O duelo carregou todo o peso da histórica rivalidade entre as duas nações desde o primeiro apito. As entradas foram fortes e o clima ficou pesado em campo, com a arbitragem optando por não exibir cartões no início. A partida nasceu travada, com mais tensão do que futebol de qualidade criando poucas chances claras de gol. O primeiro tempo acabou sem grandes emoções, deixando toda a carga dramática reservada para os 45 minutos finais.

A etapa decisiva começou com a Argentina pressionando e criando duas boas oportunidades, ambas contidas pelo goleiro Jordan Pickford. Aos dez minutos, porém, foi a Inglaterra quem abriu o placar. Após uma saída de bola, Harry Kane tentou um lançamento, a defesa argentina cortou, mas a sobra ficou com Jude Bellingham. Ele achou Morgan Rogers na direita, que cruzou rasteiro para Anthony Gordon completar de primeira, furando a retaguarda adversária.

O gol da Inglaterra mudou completamente a dinâmica do jogo. Os ingleses, com a vantagem no placar, recuaram e adotaram uma postura mais defensiva. A Argentina, pressionada pela desvantagem, partiu para o ataque com tudo e sem medo. A equipe de Lionel Scaloni passou a dominar completamente as ações, encurralando os ingleses em seu próprio campo e criando uma sequência perigosa de chances.

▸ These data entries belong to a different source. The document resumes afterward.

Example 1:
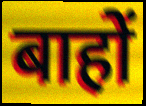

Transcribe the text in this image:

बाहों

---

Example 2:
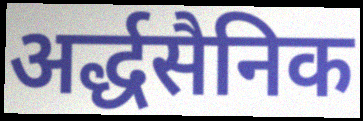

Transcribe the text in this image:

अर्द्धसैनिक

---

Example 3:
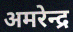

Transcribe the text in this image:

अमरेन्द्र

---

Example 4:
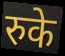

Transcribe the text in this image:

रुके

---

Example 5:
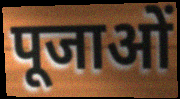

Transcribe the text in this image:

पूजाओं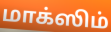
மாக்ஸிம்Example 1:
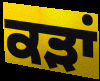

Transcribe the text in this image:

ਕੜਾਂ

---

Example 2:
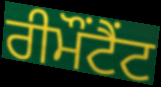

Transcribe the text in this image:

ਰੀਮੌਂਟੈਂਟ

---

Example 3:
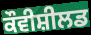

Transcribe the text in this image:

ਕੌਵੀਸ਼ੀਲਡ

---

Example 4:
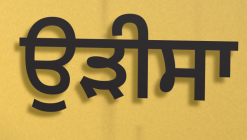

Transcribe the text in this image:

ਉਡ਼ੀਸਾ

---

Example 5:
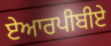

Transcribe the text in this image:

ਏਆਰਪੀਬੀਏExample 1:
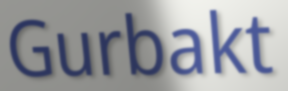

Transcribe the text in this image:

Gurbakt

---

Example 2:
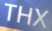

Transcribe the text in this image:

THX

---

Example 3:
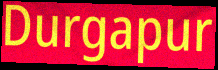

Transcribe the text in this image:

Durgapur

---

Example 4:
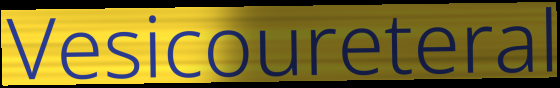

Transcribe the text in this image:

Vesicoureteral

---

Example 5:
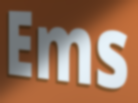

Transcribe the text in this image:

Ems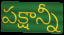
పక్షాన్నీ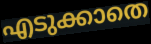
എടുക്കാതെ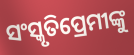
ସଂସ୍କୃତିପ୍ରେମୀଙ୍କୁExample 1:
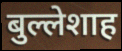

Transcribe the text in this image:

बुल्लेशाह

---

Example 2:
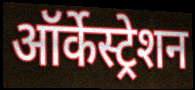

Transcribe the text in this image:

A pressão se traduziu em lances de claro perigo. Pickford fez uma defesa milagrosa em cabeçada de Nico González, de dentro da pequena área. Na sequência, Alexis Mac Allister acertou a trave com uma finalização por cobertura. O cerco era total e o empate parecia uma questão de tempo. Aos 40 minutos, após mais uma defesa de Pickford, o escanteio foi cobrado. Enzo Fernández recebeu na entrada da área e chutou com força para igualar o marcador.

Com o empate, a Inglaterra tentou se reorganizar, mas nunca conseguiu sair da sufocante pressão argentina. A equipe de Scaloni manteve a intensidade alta e continuou buscando o gol da virada. Mac Allister voltou a ser protagonista, acertando a trave pela segunda vez na partida. Aos 46 minutos, a virada finalmente veio. Lionel Messi cruzou da direita e Lautaro Martínez apareceu sozinho para cabecear com precisão, decidindo o jogo.

Sem reação física ou tática, a Inglaterra assistiu à vitória escapar. O sonho de chegar a uma final mundial após 60 anos acabou ali, em Atlanta. Para a Argentina, é a segunda final consecutiva e a terceira em quatro edições do torneio. Após o apito final, os jogadores argentinos levaram para o gramado uma faixa das arquibancadas com os dizeres “As Malvinas são argentinas”, em clara referência ao passado conflito entre os dois países.

Agora, a final promete um duelo de estilos absolutamente opostos. A Argentina chega à decisão com o melhor ataque da competição, tendo marcado 19 gols até aqui. A campanha foi marcada por superação e jogos eletrizantes, sempre com muita personalidade. Do outro lado, a Espanha apresenta a defesa mais sólida do mundial, tendo sofrido apenas um gol em toda a sua trajetória. O embate entre a força ofensiva argentina e a organização defensiva espanhola define o campeão no domingo.